He said it was also strategic since there were no funds there was no political opposition to the law.
Once the surplus revenue flows in everybody has to abide by it.
“For Bhutan the idea is go ahead and explore the institutional and legal framework for such a fund and it would be ready by the time the surplus from 10,000 MW projects start coming in.” said Nyingtob.
In most countries the stabilization fund is managed by the Central Bank who in turn oversees a group of fund managers. The Central bank in turn is accountable to the Ministry of Finance through the legal rules.
In Bhutan’s case the proposal is to keep a similar arrangement, with the management of Stabilization fund staying with the Central Bank as an autonomous body who in turn will be accountable to the Ministry of Finance for inflows and outflow through rules and procedures.
The stabilization fund is also expected to create a new level of fiscal discipline for Bhutan. In Botswana there is a fiscal rule whereby once the foreign exchange reserves exceed a threshold the excess money is transferred to the stabilization fund but in a case where the reserves are low then the fund flows back from the stabilization fund.
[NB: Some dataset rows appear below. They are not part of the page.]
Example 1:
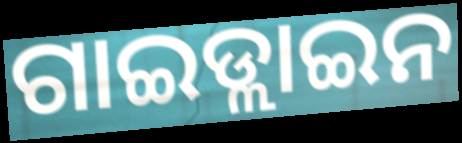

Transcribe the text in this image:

ଗାଇଡ୍ଲାଇନ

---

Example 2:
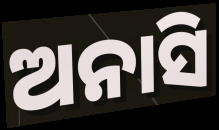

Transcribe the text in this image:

ଅନାସି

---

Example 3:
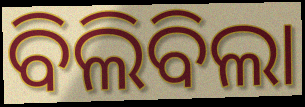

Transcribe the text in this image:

ବିଲିବିଲା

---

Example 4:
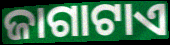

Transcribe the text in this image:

ଜାଗାଟାଏ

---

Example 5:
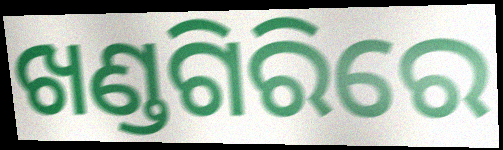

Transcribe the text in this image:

ଖଣ୍ଡଗିରିରେ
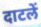
दाटलें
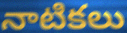
నాటికలు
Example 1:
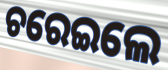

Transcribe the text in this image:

ଚରେଇଲେ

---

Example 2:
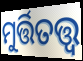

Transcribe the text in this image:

Chile has a very systematic system of budget allocation rules for money to go into and out of the fund. In their case since their main export is copper the price of copper is predicted in the future. If the current prices are higher than the excess money is put into the fund. In case the future prices are much higher than current prices then money is taken from the fund.
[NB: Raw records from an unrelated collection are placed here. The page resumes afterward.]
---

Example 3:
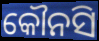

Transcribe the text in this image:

କୌନସି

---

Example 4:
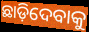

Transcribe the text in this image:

ଛାଡ଼ିଦେବାକୁ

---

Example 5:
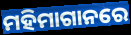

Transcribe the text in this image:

ମହିମାଗାନରେ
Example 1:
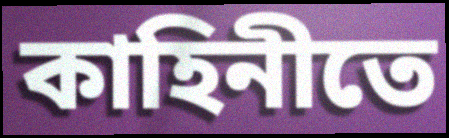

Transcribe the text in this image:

কাহিনীতে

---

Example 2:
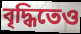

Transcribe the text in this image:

বৃদ্ধিতেও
In Bhutan’s case the Stabilization fund could also have the purpose of meeting the growing Current Account Deficit which is total monetary deficit in services and goods combined. It can also be used to ensure adequate rupee reserves.
The GNHC has already received positive feedback from the Asian Development Bank on the initiative.
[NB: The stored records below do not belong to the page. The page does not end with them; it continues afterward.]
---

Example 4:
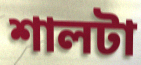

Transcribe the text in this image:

শালটা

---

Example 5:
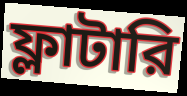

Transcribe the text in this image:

ফ্লাটারি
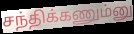
சந்திக்கணும்னு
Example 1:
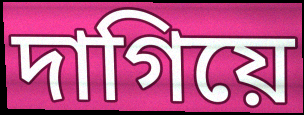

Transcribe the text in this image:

দাগিয়ে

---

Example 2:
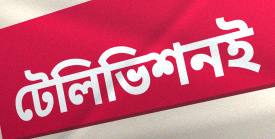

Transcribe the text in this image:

টেলিভিশনই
With the draft report submitted to the cabinet the committee is expecting future directions to institute the institutional and legal framework in keeping with Bhutan’s own unique characteristics.
“The hallmark of a good stabilization fund is that it has to be a dynamic process. In the developing stages of a country’s economy it is used for socio-economic development and as the country’s economy matures the fund is used to ensure macro-economic stability in the economy,” said Nyingtob.
Once the go ahead is given Bhutan will get support from UNDSA to set up and legal and institutional frameworks and also seek contact with other stabilization funds around the world. There would be extensive brainstorming working with local and foreign experts.
The full legal and institutional structure is expected to be ready within the 11th plan and it is expected to kick off with the surplus billions that are expected to flow in the last years of the 11th plan as some projects come online.
The Prime Minister in his State of the Nation address on 9th July 2012 said, “Recognizing the rupee shortage to be a continuing problem, the Royal Government has recently approved the establishment of a High Level Committee to study the feasibility of a stabilization fund for Bhutan.”